(Input records begins)

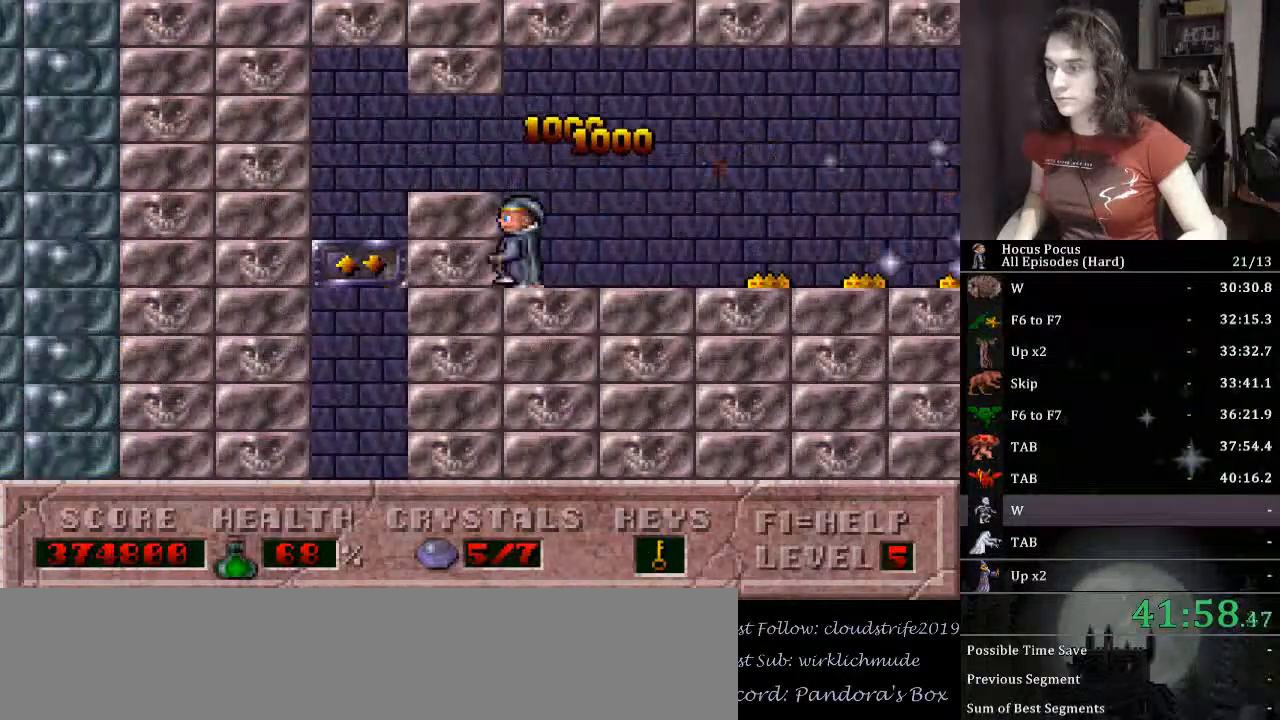
{"keys": ["right"], "events": [[33, "ctrl_l", "down"], [200, "ctrl_l", "up"], [367, "left", "up"], [367, "right", "down"]]}
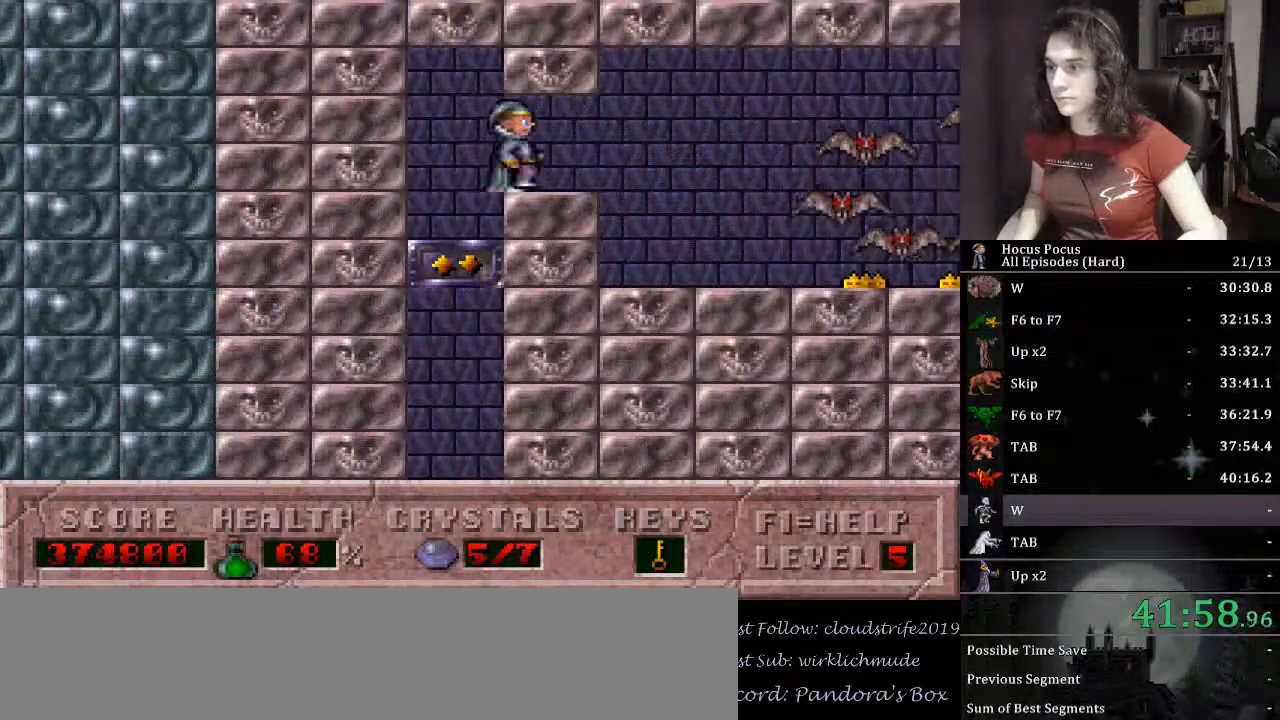
{"keys": ["right"], "events": [[267, "alt_l", "down"], [267, "ctrl_l", "down"], [333, "alt_l", "up"], [367, "ctrl_l", "up"]]}
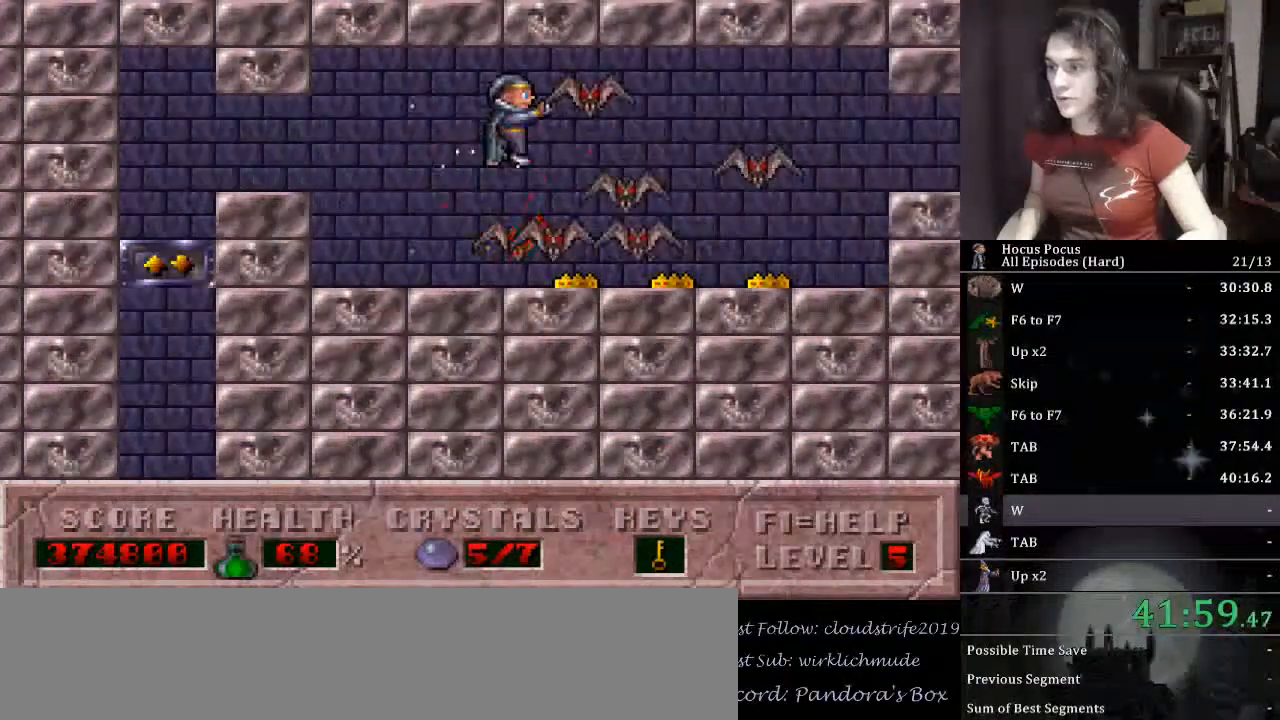
{"keys": ["right"], "events": []}
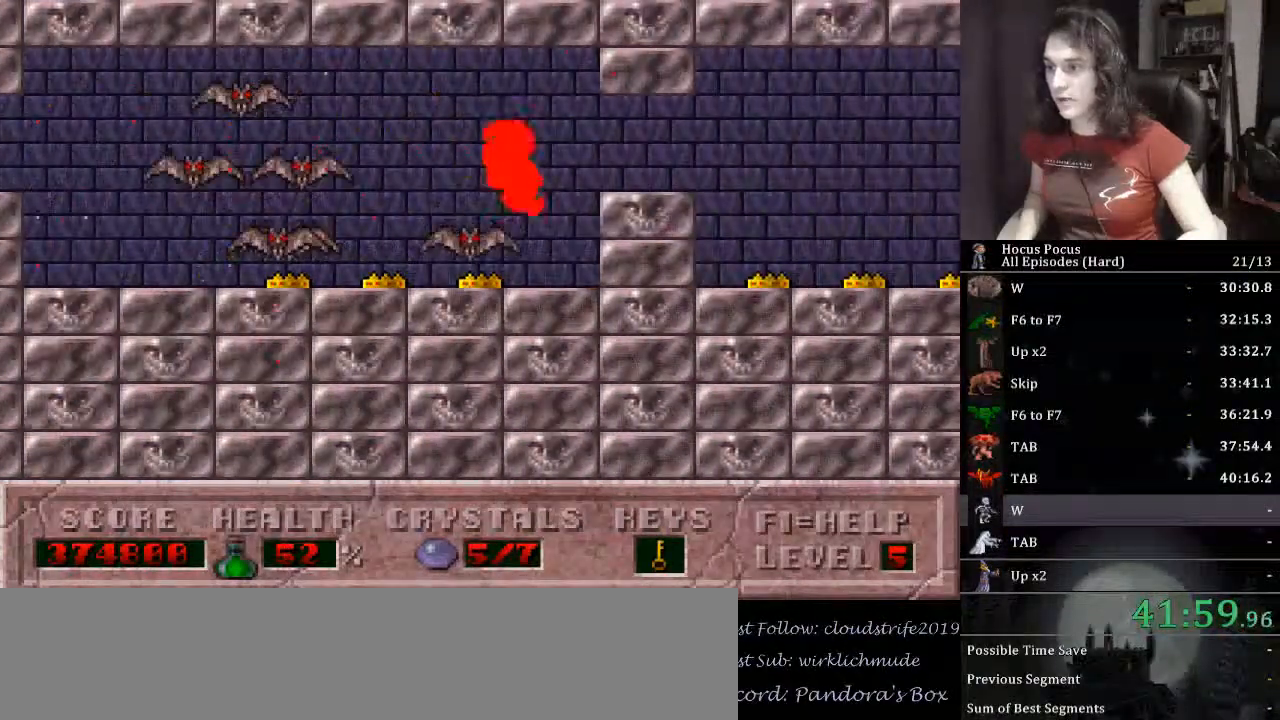
{"keys": ["right"], "events": [[33, "ctrl_l", "down"], [400, "ctrl_l", "up"]]}
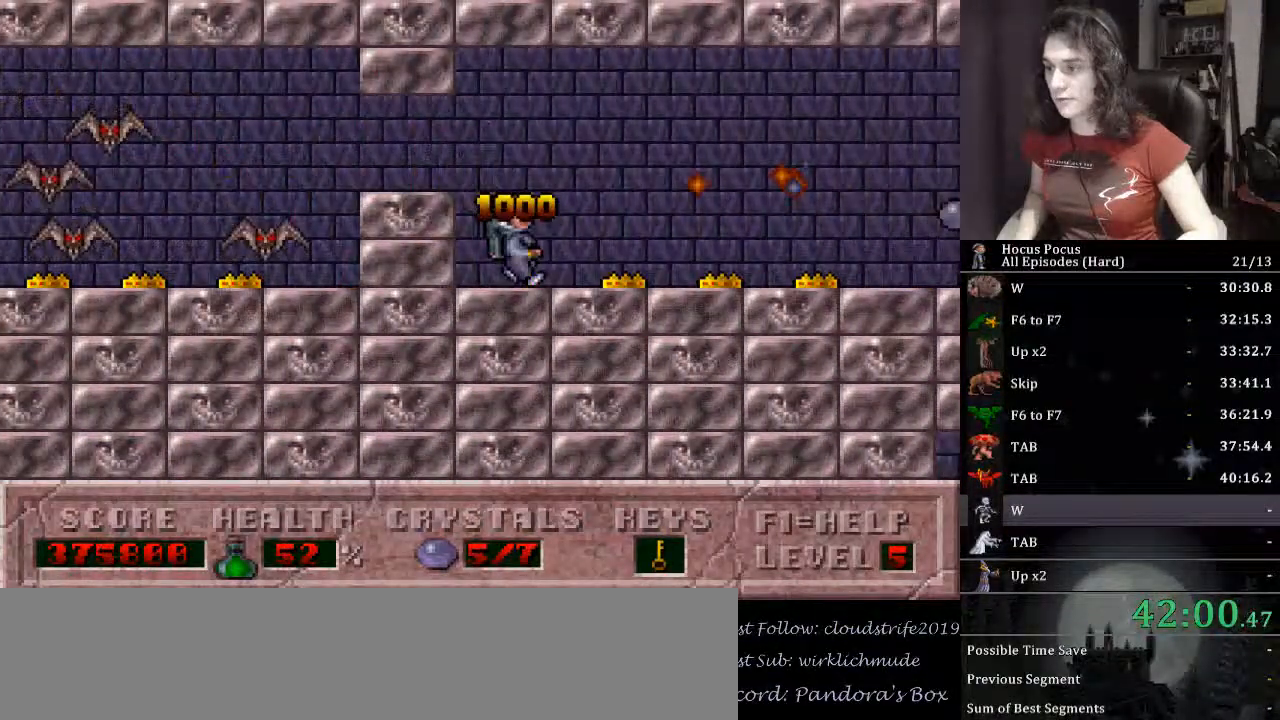
{"keys": ["right"], "events": []}
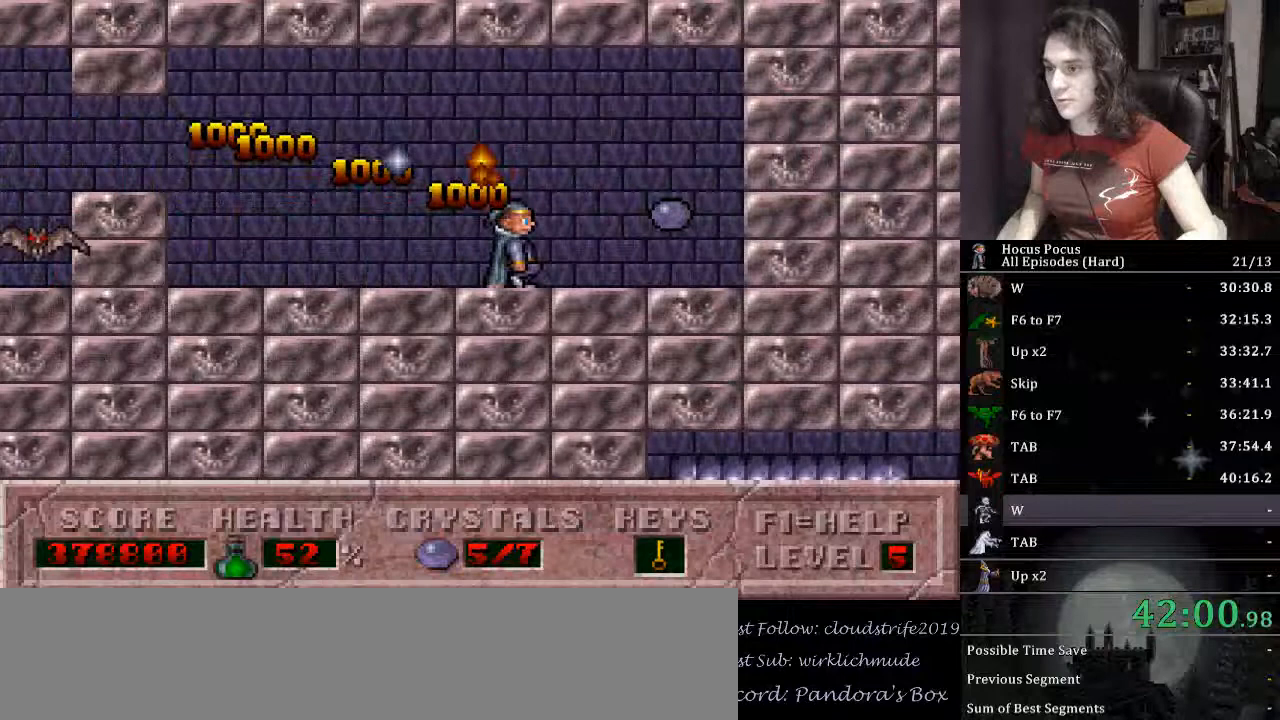
{"keys": ["left"], "events": [[200, "left", "down"], [233, "right", "up"]]}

(Input records ends)

The lines holding the word "down" are the answer. Pull them out of the records and copy them.

» **Response below**
{"keys": ["right"], "events": [[33, "ctrl_l", "down"], [200, "ctrl_l", "up"], [367, "left", "up"], [367, "right", "down"]]}
{"keys": ["right"], "events": [[267, "alt_l", "down"], [267, "ctrl_l", "down"], [333, "alt_l", "up"], [367, "ctrl_l", "up"]]}
{"keys": ["right"], "events": [[33, "ctrl_l", "down"], [400, "ctrl_l", "up"]]}
{"keys": ["left"], "events": [[200, "left", "down"], [233, "right", "up"]]}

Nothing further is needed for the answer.